The TUC estimates that parents with children under the age of two need to work an average of 9.4 hours per week in order to afford the 25 hours of childcare that their children require at a nursery each week. This is a significant increase from the 8.7 hours per week recorded in 2010.

The labour organisation also claims that the “paltry” rate of statutory maternity pay in the United Kingdom causes mothers to feel financial pressure to return to work before they are ready, leaving them to deal with sky-high childcare costs.

Since 2010, the value of statutory maternity pay has decreased while at the same time, costs associated with childcare have skyrocketed.

In actual terms, statutory maternity pay has decreased by 3% since the Conservatives took office, despite the fact that the average cost of a nursery has gone up by 44% during the same time period.

In actual terms, the value of statutory maternity pay decreased by £5 per week between 2010 and 2021/22, bringing the total amount to £151.97 per week.

The end of statutory maternity pay occurs after 39 weeks of employment. If a mother takes the maximum amount of statutory maternity leave, which is 52 weeks, then they will not be compensated for the final 13 weeks of their leave.

The TUC is demanding that there be an immediate increase in funding for the childcare industry so that childcare workers can receive higher wages.

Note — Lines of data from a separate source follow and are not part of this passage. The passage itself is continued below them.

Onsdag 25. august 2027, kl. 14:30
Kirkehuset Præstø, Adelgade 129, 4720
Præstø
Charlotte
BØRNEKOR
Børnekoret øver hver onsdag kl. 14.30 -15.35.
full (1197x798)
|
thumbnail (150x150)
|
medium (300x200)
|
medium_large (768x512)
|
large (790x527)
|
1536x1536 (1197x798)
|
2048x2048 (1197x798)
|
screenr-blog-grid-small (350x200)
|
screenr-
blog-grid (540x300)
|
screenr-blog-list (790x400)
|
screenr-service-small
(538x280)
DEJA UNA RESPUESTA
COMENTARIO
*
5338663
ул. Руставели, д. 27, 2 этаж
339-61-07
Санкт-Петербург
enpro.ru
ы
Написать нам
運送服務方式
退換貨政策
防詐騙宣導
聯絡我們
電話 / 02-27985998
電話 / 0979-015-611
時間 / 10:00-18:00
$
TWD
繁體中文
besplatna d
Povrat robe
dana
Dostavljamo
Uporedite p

Additionally, the TUC is demanding that there be a long-term funding settlement so that families can have access to childcare that is both affordable and available.

The TUC argues that childcare is an essential component of the UK’s ongoing economic recovery. Investing in childcare that is of a high quality and inexpensive will not only aid working parents but would also assist the economy in recovering from the pandemic.

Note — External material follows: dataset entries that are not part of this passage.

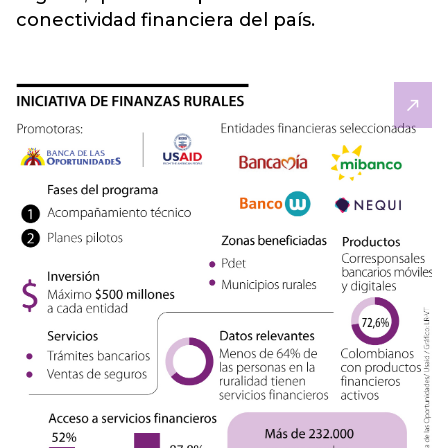
conectividad financiera del país.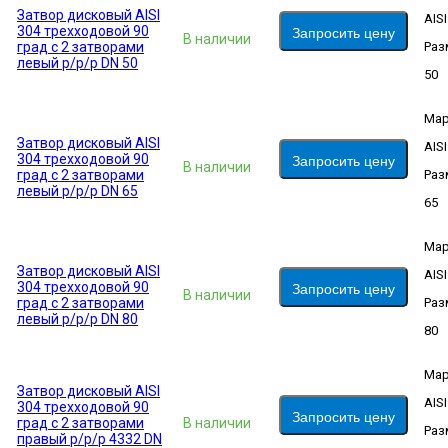
Затвор дисковый AISI
AIS
304 трехходовой 90
Запросить цену
В наличии
град с 2 затворами
Раз
левый р/р/р DN 50
50
Мар
Затвор дисковый AISI
AIS
304 трехходовой 90
Запросить цену
В наличии
град с 2 затворами
Раз
левый р/р/р DN 65
65
Мар
Затвор дисковый AISI
AIS
304 трехходовой 90
Запросить цену
В наличии
град с 2 затворами
Раз
левый р/р/р DN 80
80
Мар
Затвор дисковый AISI
AIS
304 трехходовой 90
Запросить цену
град с 2 затворами
В наличии
Раз
правый р/р/р 4332 DN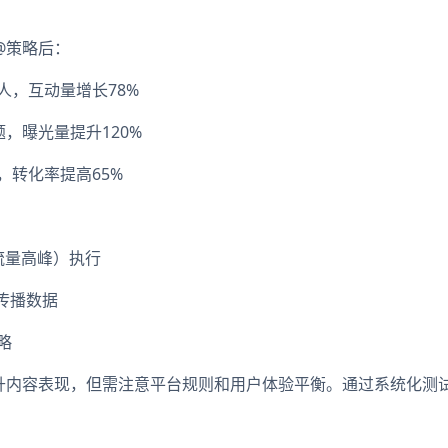
@策略后：
人，互动量增长78%
，曝光量提升120%
，转化率提高65%
流量高峰）执行
传播数据
略
升内容表现，但需注意平台规则和用户体验平衡。通过系统化测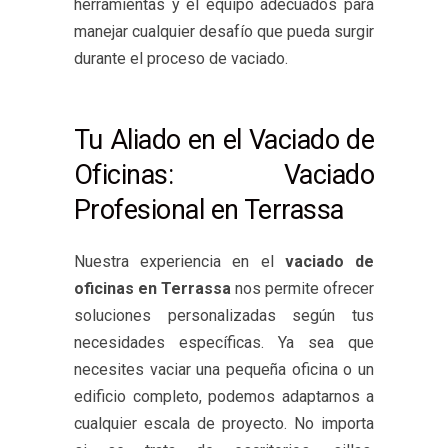
herramientas y el equipo adecuados para
manejar cualquier desafío que pueda surgir
durante el proceso de vaciado.
Tu Aliado en el Vaciado de
Oficinas: Vaciado
Profesional en Terrassa
Nuestra experiencia en el
vaciado de
oficinas en Terrassa
nos permite ofrecer
soluciones personalizadas según tus
necesidades específicas. Ya sea que
necesites vaciar una pequeña oficina o un
edificio completo, podemos adaptarnos a
cualquier escala de proyecto. No importa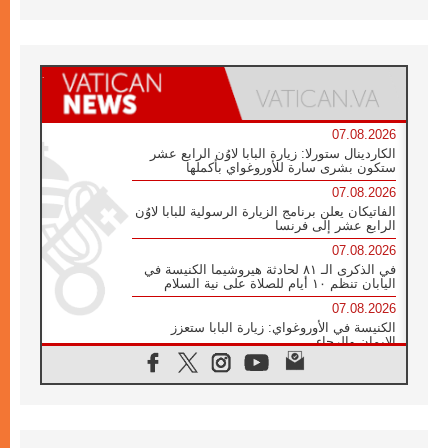
07.08.2026
الكاردينال ستورلا: زيارة البابا لاوُن الرابع عشر
ستكون بشرى سارة للأوروغواي بأكملها
07.08.2026
الفاتيكان يعلن برنامج الزيارة الرسولية للبابا لاوُن
الرابع عشر إلى فرنسا
07.08.2026
في الذكرى الـ ٨١ لحادثة هيروشيما الكنيسة في
اليابان تنظم ١٠ أيام للصلاة على نية السلام
07.08.2026
الكنيسة في الأوروغواي: زيارة البابا ستعزز
الإيمان والرجاء
06.08.2026
الاجتماع الشهري للمطارنة الموارنة
06.08.2026
الكاردينال روسي: زيارة البابا لاوُن إلى الأرجنتين
هي تكريم للبابا فرنسيس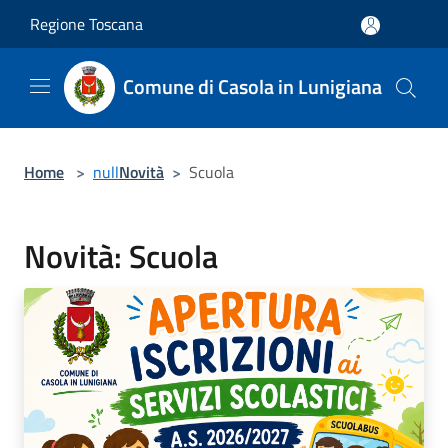
Salta al contenuto principale
Regione Toscana
Comune di Casola in Lunigiana
Home
>
null
Novità
>
Scuola
Novità: Scuola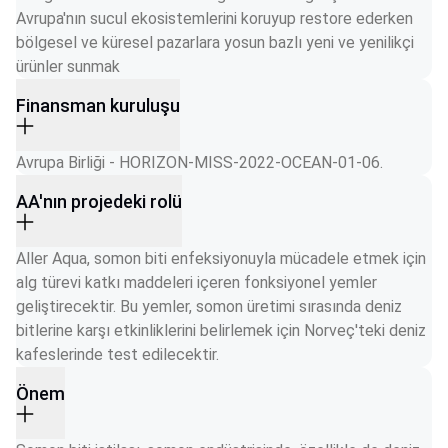
Avrupa'nın sucul ekosistemlerini koruyup restore ederken 
bölgesel ve küresel pazarlara yosun bazlı yeni ve yenilikçi 
ürünler sunmak
Finansman kuruluşu
Avrupa Birliği - HORIZON-MISS-2022-OCEAN-01-06.
AA'nın projedeki rolü
Aller Aqua, somon biti enfeksiyonuyla mücadele etmek için 
alg türevi katkı maddeleri içeren fonksiyonel yemler 
geliştirecektir. Bu yemler, somon üretimi sırasında deniz 
bitlerine karşı etkinliklerini belirlemek için Norveç'teki deniz 
kafeslerinde test edilecektir.
Önem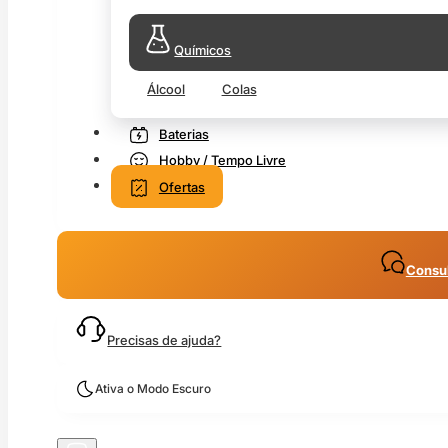
Químicos
Álcool
Colas
Baterias
Hobby / Tempo Livre
Ofertas
Consul
Precisas de ajuda?
Ativa o Modo Escuro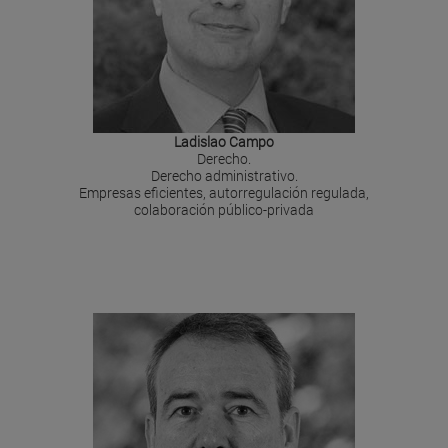
Ladislao Campo
Derecho.
Derecho administrativo.
Empresas eficientes, autorregulación regulada,
colaboración público-privada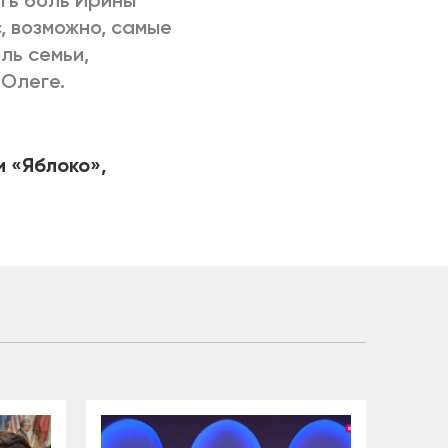
ть боль Ирины
, возможно, самые
ль семьи,
 Олеге.
 «Яблоко»,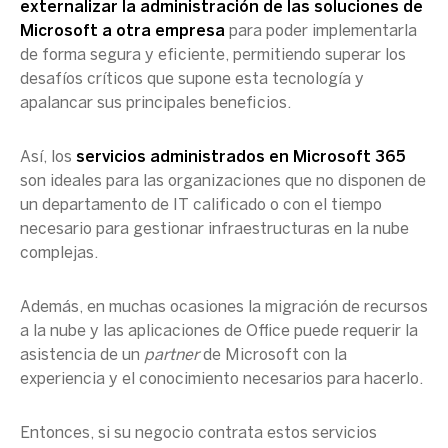
externalizar la administración de las soluciones de
Microsoft a otra empresa
para poder implementarla
de forma segura y eficiente, permitiendo superar los
desafíos críticos que supone esta tecnología y
apalancar sus principales beneficios.
Así, los
servicios administrados en Microsoft 365
son ideales para las organizaciones que no disponen de
un departamento de IT calificado o con el tiempo
necesario para gestionar infraestructuras en la nube
complejas.
Además, en muchas ocasiones la migración de recursos
a la nube y las aplicaciones de Office puede requerir la
asistencia de un
partner
de Microsoft con la
experiencia y el conocimiento necesarios para hacerlo.
Entonces, si su negocio contrata estos servicios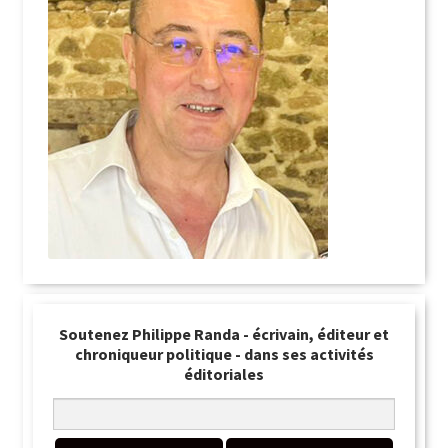
Soutenez Philippe Randa - écrivain, éditeur et
chroniqueur politique - dans ses activités
éditoriales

Additionally, the organisation cautions that the quality of childcare services will suffer if the government moves forward with its plans to lower worker ratios.

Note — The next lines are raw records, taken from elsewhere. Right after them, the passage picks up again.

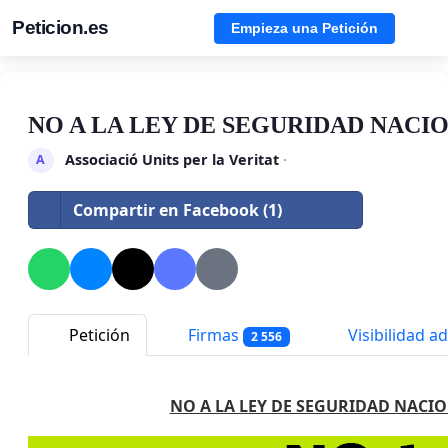
Peticion.es
Empieza una Petición
NO A LA LEY DE SEGURIDAD NACI
Associació Units per la Veritat
·
A
Compartir en Facebook (1)
Petición
Firmas
Visibilidad ad
2 556
NO A LA LEY DE SEGURIDAD NACI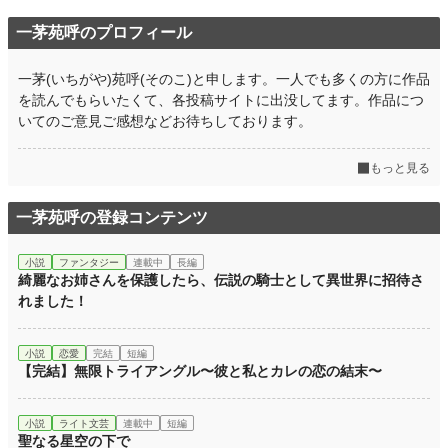
一茅苑呼のプロフィール
一茅(いちがや)苑呼(そのこ)と申します。一人でも多くの方に作品
を読んでもらいたくて、各投稿サイトに出没してます。作品につ
いてのご意見ご感想などお待ちしております。
もっと見る
一茅苑呼の登録コンテンツ
小説
ファンタジー
連載中
長編
綺麗なお姉さんを保護したら、伝説の騎士として異世界に招待さ
れました！
小説
恋愛
完結
短編
【完結】無限トライアングル〜彼と私とカレの恋の結末〜
小説
ライト文芸
連載中
短編
聖なる星空の下で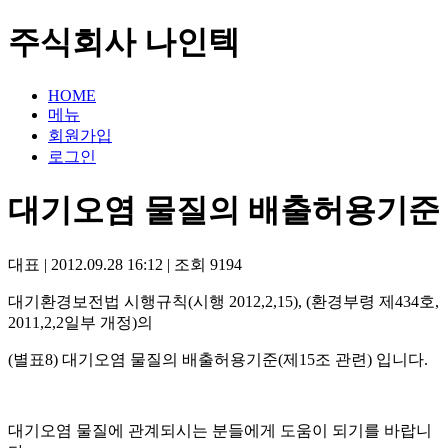
주식회사 나인텍
HOME
메뉴
회원가입
로그인
대기오염 물질의 배출허용기준
대표
|
2012.09.28 16:12
|
조회
9194
대기환경보전법 시행규칙(시행 2012,2,15), (환경부령 제434호,
2011,2,2일부 개정)의
(별표8) 대기오염 물질의 배출허용기준(제15조 관련) 입니다.
대기오염 물질에 관계되시는 분들에게 도움이 되기를 바랍니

TUC General Secretary Frances O’Grady said: “Childcare should be affordable for all. But parents are spending a massive chunk of their pay packets on childcare bills, while their wages stagnate.

“This is putting huge pressure on family budgets at the same time as other living costs are shooting up.

“New mums are caught in a catch 22. The UK’s miserly rate of statutory maternity pay means many are under financial pressure to return work early and are then at the mercy of sky-high childcare fees.

“We urgently need to get wages rising to stop households drowning in bills.”

On the need to invest in the childcare sector, Frances added: “The government has done little to support the childcare sector – even when nurseries were forced to close during the pandemic.

“Cutting staffing ratios is the last thing we need. It would just put more pressure on underpaid and undervalued childcare workers.

“We need a proper funding settlement for early-years childcare that delivers decent pay and conditions for the workforce and high-quality care.”

Ellen Broome, Managing Director of Coram Family and Childcare, said: “Coram Family and Childcare supports the TUC’s call to make childcare affordable and available for all families.

“Good quality, affordable childcare is key social infrastructure that both supports economic recovery and boosts children’s development while narrowing the attainment gap.

“Universal Credit should be reformed so that parents, especially mothers, are not locked out of work or left financially worse off by working.

“Families are facing ever rising childcare costs and many are under intense financial pressure.

“We want the Government to re-allocate the billions of pounds in underspend from the Tax-Free Childcare scheme to ease the burden on low-income families.”